## What is needed
From the entries below, reproduce exactly the line containing "Plum wine with Soda (Glass)", the line containing "the same network", and every line in between, with nothing added.

------------------------

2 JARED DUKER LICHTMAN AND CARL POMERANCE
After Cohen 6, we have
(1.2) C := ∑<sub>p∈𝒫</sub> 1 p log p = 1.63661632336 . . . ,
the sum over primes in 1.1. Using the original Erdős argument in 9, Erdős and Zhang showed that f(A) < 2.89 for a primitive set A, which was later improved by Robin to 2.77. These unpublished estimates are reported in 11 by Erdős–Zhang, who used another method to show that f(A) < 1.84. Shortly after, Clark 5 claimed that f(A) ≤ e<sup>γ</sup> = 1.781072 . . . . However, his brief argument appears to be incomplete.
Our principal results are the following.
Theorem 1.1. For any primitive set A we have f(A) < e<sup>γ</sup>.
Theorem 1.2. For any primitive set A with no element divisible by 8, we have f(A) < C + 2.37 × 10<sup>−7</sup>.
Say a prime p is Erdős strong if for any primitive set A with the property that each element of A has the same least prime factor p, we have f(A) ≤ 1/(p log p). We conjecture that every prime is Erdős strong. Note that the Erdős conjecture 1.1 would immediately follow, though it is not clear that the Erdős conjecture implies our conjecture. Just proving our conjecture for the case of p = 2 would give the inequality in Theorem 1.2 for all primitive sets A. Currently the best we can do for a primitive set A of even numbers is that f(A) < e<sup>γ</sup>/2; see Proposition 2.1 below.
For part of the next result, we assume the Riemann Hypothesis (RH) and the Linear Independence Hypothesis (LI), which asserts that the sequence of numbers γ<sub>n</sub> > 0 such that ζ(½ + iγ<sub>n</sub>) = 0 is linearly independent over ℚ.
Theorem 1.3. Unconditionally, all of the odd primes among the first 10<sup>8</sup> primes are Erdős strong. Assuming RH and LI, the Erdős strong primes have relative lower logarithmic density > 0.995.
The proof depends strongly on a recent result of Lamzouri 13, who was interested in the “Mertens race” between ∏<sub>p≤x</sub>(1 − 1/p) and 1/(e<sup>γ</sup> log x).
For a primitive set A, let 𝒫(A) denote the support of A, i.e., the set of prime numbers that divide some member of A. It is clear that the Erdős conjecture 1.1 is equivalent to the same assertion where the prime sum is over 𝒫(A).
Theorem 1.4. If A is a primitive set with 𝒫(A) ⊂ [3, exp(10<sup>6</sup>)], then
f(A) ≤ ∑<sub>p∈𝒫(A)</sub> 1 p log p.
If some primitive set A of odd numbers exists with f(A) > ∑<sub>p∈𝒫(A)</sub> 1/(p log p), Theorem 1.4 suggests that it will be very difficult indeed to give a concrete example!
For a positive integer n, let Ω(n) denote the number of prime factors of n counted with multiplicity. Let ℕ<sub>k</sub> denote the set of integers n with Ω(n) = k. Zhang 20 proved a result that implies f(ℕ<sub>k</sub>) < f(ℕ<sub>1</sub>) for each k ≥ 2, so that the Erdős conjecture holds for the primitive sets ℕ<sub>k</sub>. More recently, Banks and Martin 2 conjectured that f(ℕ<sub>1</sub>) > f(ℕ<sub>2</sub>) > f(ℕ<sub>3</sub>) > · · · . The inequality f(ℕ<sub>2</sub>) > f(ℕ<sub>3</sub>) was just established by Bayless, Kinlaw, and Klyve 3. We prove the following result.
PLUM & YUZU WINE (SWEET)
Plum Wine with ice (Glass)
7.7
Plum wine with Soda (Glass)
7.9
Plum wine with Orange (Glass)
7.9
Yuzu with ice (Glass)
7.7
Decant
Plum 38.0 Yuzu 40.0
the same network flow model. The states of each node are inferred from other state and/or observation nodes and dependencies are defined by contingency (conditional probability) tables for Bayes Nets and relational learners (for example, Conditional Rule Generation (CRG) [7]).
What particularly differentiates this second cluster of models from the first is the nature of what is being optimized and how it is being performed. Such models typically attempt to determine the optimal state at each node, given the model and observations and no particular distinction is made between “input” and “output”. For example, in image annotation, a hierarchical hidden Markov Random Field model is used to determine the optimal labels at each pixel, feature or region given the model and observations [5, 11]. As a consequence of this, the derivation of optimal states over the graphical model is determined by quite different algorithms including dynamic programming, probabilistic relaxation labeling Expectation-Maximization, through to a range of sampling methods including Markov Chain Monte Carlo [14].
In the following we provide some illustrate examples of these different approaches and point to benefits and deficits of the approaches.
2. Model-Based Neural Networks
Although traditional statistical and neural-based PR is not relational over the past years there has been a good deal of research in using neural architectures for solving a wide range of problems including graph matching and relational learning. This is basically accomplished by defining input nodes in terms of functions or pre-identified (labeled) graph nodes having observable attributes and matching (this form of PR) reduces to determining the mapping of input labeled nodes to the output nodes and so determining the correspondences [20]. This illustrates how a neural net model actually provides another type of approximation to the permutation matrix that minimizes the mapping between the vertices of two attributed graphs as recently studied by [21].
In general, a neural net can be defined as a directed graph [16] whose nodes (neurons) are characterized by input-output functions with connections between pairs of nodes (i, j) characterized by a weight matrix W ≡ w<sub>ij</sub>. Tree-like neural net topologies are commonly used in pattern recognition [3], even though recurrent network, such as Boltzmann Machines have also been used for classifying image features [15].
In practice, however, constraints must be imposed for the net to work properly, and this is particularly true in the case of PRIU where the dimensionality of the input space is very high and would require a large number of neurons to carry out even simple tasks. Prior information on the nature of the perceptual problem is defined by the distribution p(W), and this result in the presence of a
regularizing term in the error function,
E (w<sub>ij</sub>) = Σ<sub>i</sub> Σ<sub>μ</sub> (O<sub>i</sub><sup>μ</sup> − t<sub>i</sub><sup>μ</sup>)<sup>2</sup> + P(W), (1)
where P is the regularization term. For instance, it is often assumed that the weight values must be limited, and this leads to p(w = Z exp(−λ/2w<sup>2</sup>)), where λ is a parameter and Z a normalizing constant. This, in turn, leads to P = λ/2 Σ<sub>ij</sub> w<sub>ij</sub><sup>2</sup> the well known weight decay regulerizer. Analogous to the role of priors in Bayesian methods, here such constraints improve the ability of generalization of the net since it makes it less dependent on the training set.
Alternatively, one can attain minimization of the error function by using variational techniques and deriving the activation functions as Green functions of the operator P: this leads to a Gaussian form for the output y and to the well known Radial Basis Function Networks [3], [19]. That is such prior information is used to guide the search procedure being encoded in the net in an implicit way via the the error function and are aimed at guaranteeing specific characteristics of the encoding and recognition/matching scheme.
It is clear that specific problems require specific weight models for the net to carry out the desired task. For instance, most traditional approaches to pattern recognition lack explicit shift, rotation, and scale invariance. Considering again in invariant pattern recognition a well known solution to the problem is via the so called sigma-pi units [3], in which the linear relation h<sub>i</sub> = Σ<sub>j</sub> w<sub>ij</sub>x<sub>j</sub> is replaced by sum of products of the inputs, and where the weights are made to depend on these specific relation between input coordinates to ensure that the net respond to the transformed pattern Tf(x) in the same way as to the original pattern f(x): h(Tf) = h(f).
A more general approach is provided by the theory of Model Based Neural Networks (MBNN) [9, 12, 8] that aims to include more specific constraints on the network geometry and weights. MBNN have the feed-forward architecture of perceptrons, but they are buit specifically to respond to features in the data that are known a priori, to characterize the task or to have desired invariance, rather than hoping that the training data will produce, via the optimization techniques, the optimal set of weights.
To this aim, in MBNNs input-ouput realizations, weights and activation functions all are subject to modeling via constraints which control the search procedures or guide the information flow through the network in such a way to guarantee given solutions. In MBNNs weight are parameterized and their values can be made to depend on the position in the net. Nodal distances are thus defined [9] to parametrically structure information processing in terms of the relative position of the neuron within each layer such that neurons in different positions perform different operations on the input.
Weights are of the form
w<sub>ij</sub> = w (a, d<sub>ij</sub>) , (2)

------------------------

## Exercise output
Plum wine with Soda (Glass)
7.9
Plum wine with Orange (Glass)
7.9
Yuzu with ice (Glass)
7.7
Decant
Plum 38.0 Yuzu 40.0
the same network flow model. The states of each node are inferred from other state and/or observation nodes and dependencies are defined by contingency (conditional probability) tables for Bayes Nets and relational learners (for example, Conditional Rule Generation (CRG) [7]).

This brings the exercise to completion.